Cantilevered granite steps in a farm near Gordola, Ticino, Switzerland, 1948

The overview is structured around the books that G.E. Kidder Smith carefully planned and executed over his career. As such, it is not a biography—but it is much more than an expanded bibliography. Maggi delves into the look and feel of each work, crediting the designers who helped craft the striking covers and focusing on Kidder Smith’s design choices in subject, photography, and layout.

Kidder Smith “evokes a modern Grand Tour” in his photographs of the 137 steps from Piazza di Spagna towards Trinità dei Moni in Italy, “a masterful contribution of the late Baroque to urban design.”

Taken chronologically, Maggi begins with Kidder Smith’s prewar work in Brazil, a country “building while America slept.” He then moves through the amazing collection of postwar books that looks at Europe emerging and rebuilding from the horrors of war, in part because of U.S. support through the Marshall Plan. This section covering Switzerland, Sweden, Italy, the new architecture of Europe, and the new churches of Europe from 1950-1964 radiates with the excitement that GEKS and his wife Dot must have felt moving through these countries at the dawn of a new age.

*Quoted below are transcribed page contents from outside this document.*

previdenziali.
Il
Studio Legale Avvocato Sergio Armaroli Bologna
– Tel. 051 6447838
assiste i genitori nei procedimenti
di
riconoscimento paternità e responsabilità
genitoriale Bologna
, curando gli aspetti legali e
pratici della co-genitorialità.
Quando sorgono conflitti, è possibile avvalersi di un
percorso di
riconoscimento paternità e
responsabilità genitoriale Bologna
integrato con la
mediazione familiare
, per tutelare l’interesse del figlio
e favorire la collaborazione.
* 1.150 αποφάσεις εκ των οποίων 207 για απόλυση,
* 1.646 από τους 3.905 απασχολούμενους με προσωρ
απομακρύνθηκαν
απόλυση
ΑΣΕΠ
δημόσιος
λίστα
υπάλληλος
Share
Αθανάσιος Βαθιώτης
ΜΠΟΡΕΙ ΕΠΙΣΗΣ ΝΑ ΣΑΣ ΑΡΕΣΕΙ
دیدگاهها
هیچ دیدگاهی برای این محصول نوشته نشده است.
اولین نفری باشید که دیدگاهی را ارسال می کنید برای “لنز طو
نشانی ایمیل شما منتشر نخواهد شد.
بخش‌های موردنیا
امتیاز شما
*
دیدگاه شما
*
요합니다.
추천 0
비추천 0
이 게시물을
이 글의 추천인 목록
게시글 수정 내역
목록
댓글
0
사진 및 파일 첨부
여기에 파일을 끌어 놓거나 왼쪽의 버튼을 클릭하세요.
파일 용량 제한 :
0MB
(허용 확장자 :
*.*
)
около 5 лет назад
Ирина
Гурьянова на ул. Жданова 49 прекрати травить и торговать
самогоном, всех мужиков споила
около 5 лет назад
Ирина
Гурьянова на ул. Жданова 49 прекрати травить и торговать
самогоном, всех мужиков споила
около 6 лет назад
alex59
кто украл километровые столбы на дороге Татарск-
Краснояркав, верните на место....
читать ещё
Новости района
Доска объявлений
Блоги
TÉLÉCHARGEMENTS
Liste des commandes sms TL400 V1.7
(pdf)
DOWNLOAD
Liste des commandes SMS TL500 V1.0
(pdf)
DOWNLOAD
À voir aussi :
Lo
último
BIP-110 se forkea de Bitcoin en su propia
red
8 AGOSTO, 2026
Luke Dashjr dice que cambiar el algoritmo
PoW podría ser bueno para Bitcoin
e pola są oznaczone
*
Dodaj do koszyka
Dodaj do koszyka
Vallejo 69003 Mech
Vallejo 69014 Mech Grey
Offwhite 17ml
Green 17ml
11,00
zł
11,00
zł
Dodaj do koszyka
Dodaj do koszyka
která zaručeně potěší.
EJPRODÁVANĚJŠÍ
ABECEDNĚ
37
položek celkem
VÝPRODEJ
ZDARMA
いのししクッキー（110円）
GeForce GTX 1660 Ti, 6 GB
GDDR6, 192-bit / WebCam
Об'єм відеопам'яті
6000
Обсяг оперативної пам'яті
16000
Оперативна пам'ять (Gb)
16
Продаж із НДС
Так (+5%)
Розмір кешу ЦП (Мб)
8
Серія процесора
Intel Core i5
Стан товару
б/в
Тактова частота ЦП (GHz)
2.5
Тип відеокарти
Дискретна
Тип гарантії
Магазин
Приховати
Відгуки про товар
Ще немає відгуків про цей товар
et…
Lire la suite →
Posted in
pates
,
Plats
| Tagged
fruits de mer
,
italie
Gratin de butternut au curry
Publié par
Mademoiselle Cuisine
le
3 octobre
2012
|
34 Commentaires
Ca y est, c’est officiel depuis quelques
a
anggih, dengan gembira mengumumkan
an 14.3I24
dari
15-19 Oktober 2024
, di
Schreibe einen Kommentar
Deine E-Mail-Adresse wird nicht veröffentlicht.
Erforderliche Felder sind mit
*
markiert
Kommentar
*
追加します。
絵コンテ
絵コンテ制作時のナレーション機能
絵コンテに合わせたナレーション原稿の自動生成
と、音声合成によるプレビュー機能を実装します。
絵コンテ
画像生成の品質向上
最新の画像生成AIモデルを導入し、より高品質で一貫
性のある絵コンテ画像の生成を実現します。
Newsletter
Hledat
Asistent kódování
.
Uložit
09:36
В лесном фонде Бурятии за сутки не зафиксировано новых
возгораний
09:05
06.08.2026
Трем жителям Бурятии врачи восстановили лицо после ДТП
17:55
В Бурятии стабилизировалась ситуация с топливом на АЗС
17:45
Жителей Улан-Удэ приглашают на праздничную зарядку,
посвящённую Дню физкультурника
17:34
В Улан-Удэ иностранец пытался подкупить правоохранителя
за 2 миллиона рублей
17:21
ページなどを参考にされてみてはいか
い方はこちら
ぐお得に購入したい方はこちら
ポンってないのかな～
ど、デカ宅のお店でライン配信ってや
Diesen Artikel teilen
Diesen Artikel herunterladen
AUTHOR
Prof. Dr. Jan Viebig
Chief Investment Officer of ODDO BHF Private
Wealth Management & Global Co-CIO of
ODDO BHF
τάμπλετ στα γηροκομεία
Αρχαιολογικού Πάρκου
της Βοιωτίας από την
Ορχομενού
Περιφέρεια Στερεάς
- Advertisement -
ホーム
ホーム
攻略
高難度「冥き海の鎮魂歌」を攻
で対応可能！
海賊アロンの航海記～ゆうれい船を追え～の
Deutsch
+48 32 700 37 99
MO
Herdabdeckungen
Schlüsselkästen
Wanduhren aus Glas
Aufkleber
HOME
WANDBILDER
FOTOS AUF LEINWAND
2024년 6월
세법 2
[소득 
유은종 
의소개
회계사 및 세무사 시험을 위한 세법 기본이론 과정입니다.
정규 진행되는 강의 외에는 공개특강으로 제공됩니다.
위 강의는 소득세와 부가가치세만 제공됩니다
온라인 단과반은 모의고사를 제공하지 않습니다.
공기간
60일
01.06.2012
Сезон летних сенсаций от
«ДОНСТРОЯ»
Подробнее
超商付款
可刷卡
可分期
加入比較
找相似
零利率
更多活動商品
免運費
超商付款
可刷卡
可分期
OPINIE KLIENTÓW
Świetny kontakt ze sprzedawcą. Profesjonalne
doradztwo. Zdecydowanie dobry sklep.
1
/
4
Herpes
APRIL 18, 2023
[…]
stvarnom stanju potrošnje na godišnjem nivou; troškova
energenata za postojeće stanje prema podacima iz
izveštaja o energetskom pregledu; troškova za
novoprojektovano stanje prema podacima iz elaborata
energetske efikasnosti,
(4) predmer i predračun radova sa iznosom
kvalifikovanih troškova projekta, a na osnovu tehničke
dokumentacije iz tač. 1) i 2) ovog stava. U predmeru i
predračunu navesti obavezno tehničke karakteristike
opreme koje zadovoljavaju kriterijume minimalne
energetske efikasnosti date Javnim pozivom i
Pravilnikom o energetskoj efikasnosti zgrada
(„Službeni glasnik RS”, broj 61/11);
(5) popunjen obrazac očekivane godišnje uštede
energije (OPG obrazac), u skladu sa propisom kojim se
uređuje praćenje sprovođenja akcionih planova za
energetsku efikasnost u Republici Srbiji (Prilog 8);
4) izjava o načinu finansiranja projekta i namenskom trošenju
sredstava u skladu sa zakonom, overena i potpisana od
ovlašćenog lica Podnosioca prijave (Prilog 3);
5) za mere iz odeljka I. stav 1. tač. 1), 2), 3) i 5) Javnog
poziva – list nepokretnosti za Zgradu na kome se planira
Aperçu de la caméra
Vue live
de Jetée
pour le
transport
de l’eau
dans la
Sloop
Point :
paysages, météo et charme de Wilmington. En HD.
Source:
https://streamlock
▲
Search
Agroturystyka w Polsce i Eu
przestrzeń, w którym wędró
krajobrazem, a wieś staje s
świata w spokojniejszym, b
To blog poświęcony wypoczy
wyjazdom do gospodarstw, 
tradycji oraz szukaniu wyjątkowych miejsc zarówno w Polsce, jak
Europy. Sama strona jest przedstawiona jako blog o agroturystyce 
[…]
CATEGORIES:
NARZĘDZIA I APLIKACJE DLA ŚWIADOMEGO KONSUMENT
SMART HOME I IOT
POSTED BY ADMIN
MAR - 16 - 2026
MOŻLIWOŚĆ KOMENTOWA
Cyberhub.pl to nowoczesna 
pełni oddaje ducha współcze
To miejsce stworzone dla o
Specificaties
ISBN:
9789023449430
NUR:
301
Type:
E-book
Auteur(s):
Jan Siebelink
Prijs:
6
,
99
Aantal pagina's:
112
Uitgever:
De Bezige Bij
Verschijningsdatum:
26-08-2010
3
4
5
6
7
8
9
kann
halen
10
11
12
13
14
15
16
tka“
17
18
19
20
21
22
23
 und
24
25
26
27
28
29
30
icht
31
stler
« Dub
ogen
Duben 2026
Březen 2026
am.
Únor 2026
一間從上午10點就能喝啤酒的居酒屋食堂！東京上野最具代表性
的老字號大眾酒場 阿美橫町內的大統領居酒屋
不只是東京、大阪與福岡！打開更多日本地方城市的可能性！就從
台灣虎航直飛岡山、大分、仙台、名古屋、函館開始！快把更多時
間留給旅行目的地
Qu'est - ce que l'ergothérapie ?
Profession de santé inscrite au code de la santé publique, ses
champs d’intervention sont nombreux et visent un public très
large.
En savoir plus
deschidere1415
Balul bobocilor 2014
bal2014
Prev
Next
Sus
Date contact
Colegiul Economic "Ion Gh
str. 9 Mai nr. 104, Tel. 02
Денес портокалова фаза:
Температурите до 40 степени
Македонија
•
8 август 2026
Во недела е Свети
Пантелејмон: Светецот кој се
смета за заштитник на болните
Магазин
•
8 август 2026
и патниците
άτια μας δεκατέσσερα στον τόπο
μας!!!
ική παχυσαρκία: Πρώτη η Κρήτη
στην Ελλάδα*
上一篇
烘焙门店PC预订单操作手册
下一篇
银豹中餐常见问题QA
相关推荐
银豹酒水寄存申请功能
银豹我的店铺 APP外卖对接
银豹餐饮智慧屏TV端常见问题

Church of São Francisco de Assis | Salvador, Baia. 1710
Casino Pampulha, Brazil, 1942
Pier Luigi Nervi’s Exhibition Hall, Turin, Italy, 1951

Kidder Smith’s two-volume deluxe edition of the pictorial history of architecture in America was produced by American Heritage Publishing Co. as part of the bicentennial celebration. In this work, later compressed into a one-volume edition that was a long-time companion in our home, Kidder Smith wanted to showcase the important historic structures as well as the great variety of architecture available in his home country. It took GEKS and Dot eight years to visit all 50 states and photograph the works in this collection.

Beinecke Rare Book and Manuscript Library, Yale University, designed by Gordon Bunshaft (Skidmore Owings and Merrill), New Haven, Connecticut, 1973.

Throughout this delightful overview, Maggi brings the reader into the world that GEKS and Dot inhabited. Dot’s many contributions to the success of these projects is recognized multiple times in ways that demonstrate their vital partnership not only at the family level but professionally.

Self portrait of GEKS and Dot at breakfast in Egypt

As the book and exhibitions were released in 2022, MAS Context included an enlightening interview with the authors and designers that touches on their intent and excitement for this work. It provides other important perspectives on Kidder Smith and this new assessment.

This is a book of wonder, joy, and some sadness. As Sabatino notes, Kidder Smith’s photos and books “will continue to serve as an important documentary record of cities and landscapes that have subsequently undergone significant transformation due to mass tourism, pressures associated with ‘development,’ and neglect.” His life’s work captures an evolutionary era in world history and—as a result—G.E. Kidder Smith Builds is, simply, a book to savor.

More to come . . .

DJB

Photo of San Francisco de Asis, Ranchos de Taos, New Mexico, 1970 by G.E. Kidder Smith.